Zadanie 1:
Proszę przepisać wiernie wiersze wpisów, zaczynając od wiersza z „Objects present in” i kończąc na ostatnim wierszu wpisów, łącznie z oboma krańcami. Obrazy pomiń w odpowiedzi.

___

31 maja 2022

Kto nie czytał Jakuba Małeckiego - serdecznie polecam. Przyznam, że na papierze przeczytałam tylko "Dygot", reszty słucham w Audiotece i jestem zachwycona. "Horyzontu" wysłuchałam dwukrotnie, kiedyś raz i parę dni temu znów. Jednym z lektorów jest tu Organek, co dopełnia uczty (choć na pierwszym miejscu w moim sercu rozgościł się Maciej Stuhr i nigdzie się stamtąd nie wybiera).

"Horyzont" nie jest jedyną jego książką, której wysłuchałam dwukrotnie, a już z "Saturninem", to pojechałam ekstremalnie, bo jakoś za dwa dni po zakończeniu zaczęłam odtwarzać całość ponownie. Wydawało mi się bowiem, że nie dość uważnie słuchałam za pierwszym razem - coś mi się nie zgadzało, nie domykało... i miałam rację!

W dodatku jest to też bardzo sympatyczny i fajny człowiek, a dowody dostępne są na YT w postaci nagrań wywiadów i spotkań autorskich. I pomyśleć, że pracował kiedyś w banku, gdzie nie umiał się odnaleźć i wciąż marzył tylko o tym, żeby siedzieć cały rok w domu i pisać książkę. No i proszę!

I uwaga - jest dwóch pisarzy Małeckich, ale tu mowa o Jakubie; tego drugiego nie znam.

Kiedyś dawno temu przepowiedziałam nagrodę Nobla dla Olgi Tokarczuk; wtedy niewielu ją znało (a jeszcze mniej czytało) i patrzyły na mnie koleżanki, jak na głupka, kiedy to mówiłam. Opowiadam o tym do upadłego i pewnie wszyscy już to słyszeli, ale uważam że to mój w pełni uzasadniony powód do dumy.

___

Zadanie 2:
Gdzie pracował kiedyś pisarz według tekstu o Jakubie Małeckim?

Wpisy:
___

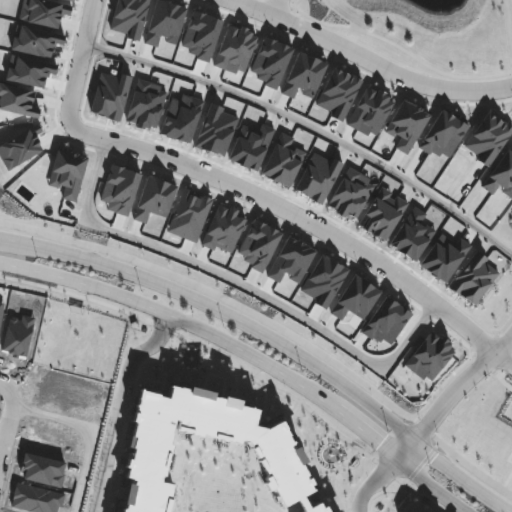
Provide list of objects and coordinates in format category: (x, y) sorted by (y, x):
road: (288, 9)
building: (44, 11)
road: (281, 11)
building: (125, 13)
road: (326, 16)
road: (319, 22)
road: (510, 22)
building: (36, 38)
building: (233, 44)
building: (270, 56)
road: (412, 57)
road: (365, 58)
road: (83, 63)
building: (303, 71)
building: (337, 90)
building: (110, 91)
building: (18, 94)
building: (370, 107)
building: (404, 123)
road: (311, 127)
building: (440, 135)
building: (489, 138)
building: (18, 144)
building: (286, 158)
building: (66, 170)
building: (318, 172)
building: (501, 177)
building: (350, 190)
building: (156, 196)
building: (382, 210)
building: (190, 213)
road: (298, 218)
building: (223, 227)
building: (415, 231)
building: (257, 241)
building: (472, 277)
road: (246, 285)
road: (220, 298)
road: (175, 318)
road: (271, 340)
building: (430, 355)
road: (7, 385)
road: (452, 400)
road: (121, 407)
road: (98, 430)
road: (425, 430)
road: (11, 432)
road: (366, 435)
building: (210, 459)
road: (472, 468)
road: (0, 469)
road: (377, 485)
road: (431, 486)
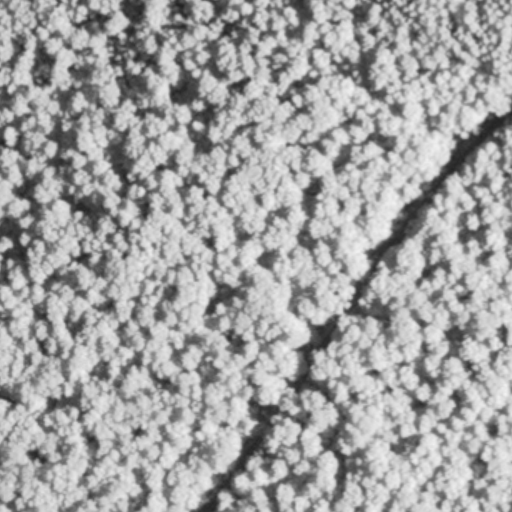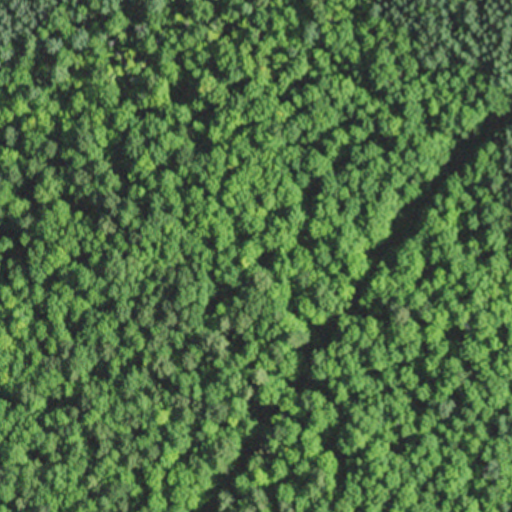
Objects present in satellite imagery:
road: (343, 314)
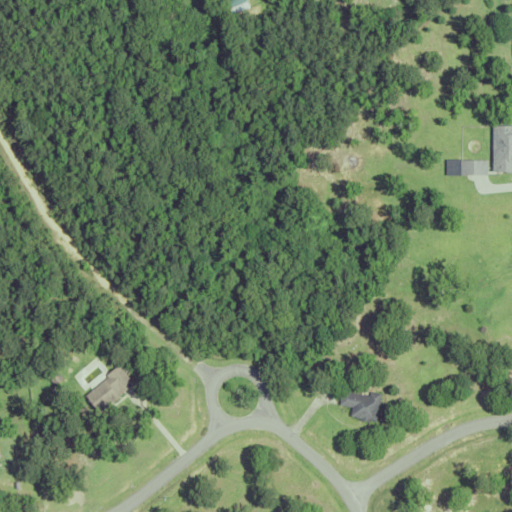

___

Rozwiązanie zadania 1:
Objects present in satellite imagery:
road: (343, 314)

Rozwiązanie zadania 2:
W banku.